- Выполните задания -
A. Определите, согласуются ли с текстом утверждения (i) Оля просила остаться с ней в палате во время рассказа; (ii) Олю в палате слушали без интереса; (iii) Оля уже читала молодым казахам Джамбула. На каждое ответьте «да» или «нет» и приведите решающие слова текста дословно.
B. Процитируйте дословно фрагмент текста: всё начиная со слов «Разрешение, конечно, было» и вплоть до слов «царских дворцах помещается?».

- Текст -
################
Разрешение, конечно, было получено.
— Мне только страшно начать! — говорит Оля. — Пойду сначала в палату, где лежат молодые казахи. Я им читала Джамбула, и они просили меня еще почитать. А вы из палаты уйдите; при вас мне труднее говорить. Только помогите мне начать.
Вхожу в палату:
— Товарищи, Оля, которую вы все хорошо знаете, принесла фотографии. Она хочет показать их вам и рассказать о Ленинграде.
— Просим! Хорошо! Дело!.. — слышится со всех сторон.
Я сажусь в коридоре. Отсюда слышно, что происходит в палате. Оля показывает большие фотографии с видами города и довольно подробно рассказывает о Ленинграде: его архитектуре, памятниках культуры и искусства, связанных с историей нашей Родины. Слушают ее внимательно, изредка прерывая вопросами:
— Правда, что в Ленинграде шестьсот мостов?
— А Ленин где жил, это знают?
— А что теперь в бывших царских дворцах помещается?
Интерес к Ленинграду и его истории — огромный. Все те, кто никогда раньше не видал города, теперь непременно хотят его посмотреть.
Вечер прошел незаметно. Уже зажгли свет и на окна спущены шторы.
################
- Записи набора данных -
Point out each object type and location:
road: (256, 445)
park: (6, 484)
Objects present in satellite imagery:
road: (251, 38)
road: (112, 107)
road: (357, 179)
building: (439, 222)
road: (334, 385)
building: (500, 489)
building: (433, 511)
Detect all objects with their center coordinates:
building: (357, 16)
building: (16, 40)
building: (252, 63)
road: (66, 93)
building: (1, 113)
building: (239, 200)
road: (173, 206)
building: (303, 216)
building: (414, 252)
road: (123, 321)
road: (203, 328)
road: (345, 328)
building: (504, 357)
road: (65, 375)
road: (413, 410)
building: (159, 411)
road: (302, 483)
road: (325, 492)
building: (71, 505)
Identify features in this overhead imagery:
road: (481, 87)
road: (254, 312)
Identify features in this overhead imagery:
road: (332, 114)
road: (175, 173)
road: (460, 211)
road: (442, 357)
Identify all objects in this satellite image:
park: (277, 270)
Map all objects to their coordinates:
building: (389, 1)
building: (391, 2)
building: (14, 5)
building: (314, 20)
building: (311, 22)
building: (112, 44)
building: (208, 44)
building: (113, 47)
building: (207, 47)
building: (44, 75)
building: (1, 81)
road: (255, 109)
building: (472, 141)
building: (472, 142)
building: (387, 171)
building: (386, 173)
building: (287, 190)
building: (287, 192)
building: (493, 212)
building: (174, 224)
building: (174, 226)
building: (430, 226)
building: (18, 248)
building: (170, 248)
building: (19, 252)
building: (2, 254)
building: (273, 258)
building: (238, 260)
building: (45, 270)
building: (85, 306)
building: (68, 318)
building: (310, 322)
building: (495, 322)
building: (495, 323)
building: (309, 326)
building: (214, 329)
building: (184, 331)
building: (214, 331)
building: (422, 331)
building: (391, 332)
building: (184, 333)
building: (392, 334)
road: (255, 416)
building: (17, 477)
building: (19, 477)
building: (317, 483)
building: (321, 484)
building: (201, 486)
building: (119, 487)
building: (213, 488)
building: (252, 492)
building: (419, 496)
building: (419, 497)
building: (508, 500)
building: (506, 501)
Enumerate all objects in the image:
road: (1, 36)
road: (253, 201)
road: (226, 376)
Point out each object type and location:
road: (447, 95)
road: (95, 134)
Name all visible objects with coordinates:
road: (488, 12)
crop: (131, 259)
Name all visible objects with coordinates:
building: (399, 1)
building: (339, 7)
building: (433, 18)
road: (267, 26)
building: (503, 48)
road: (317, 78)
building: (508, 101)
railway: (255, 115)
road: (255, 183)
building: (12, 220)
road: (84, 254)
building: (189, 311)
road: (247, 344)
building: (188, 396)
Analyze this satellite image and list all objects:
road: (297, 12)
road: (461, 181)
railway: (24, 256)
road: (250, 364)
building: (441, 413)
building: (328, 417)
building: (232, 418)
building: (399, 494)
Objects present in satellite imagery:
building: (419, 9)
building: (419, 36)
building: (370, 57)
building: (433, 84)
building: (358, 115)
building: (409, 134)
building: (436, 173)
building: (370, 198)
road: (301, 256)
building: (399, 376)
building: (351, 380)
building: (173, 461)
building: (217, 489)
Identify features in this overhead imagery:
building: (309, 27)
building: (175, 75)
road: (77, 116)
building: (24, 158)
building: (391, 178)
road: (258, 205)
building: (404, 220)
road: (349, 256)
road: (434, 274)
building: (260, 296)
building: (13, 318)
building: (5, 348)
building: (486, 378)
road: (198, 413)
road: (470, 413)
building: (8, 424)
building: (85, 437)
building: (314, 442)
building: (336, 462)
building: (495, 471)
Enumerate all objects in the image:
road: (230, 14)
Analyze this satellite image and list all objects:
################
- Ответы ниже -
A.
(i) Нет: «А вы из палаты уйдите; при вас мне труднее говорить.»
(ii) Нет: «Слушают ее внимательно, изредка прерывая вопросами»
(iii) Да: «Я им читала Джамбула, и они просили меня еще почитать.»

B.
Разрешение, конечно, было получено.
— Мне только страшно начать! — говорит Оля. — Пойду сначала в палату, где лежат молодые казахи. Я им читала Джамбула, и они просили меня еще почитать. А вы из палаты уйдите; при вас мне труднее говорить. Только помогите мне начать.
Вхожу в палату:
— Товарищи, Оля, которую вы все хорошо знаете, принесла фотографии. Она хочет показать их вам и рассказать о Ленинграде.
— Просим! Хорошо! Дело!.. — слышится со всех сторон.
Я сажусь в коридоре. Отсюда слышно, что происходит в палате. Оля показывает большие фотографии с видами города и довольно подробно рассказывает о Ленинграде: его архитектуре, памятниках культуры и искусства, связанных с историей нашей Родины. Слушают ее внимательно, изредка прерывая вопросами:
— Правда, что в Ленинграде шестьсот мостов?
— А Ленин где жил, это знают?
— А что теперь в бывших царских дворцах помещается?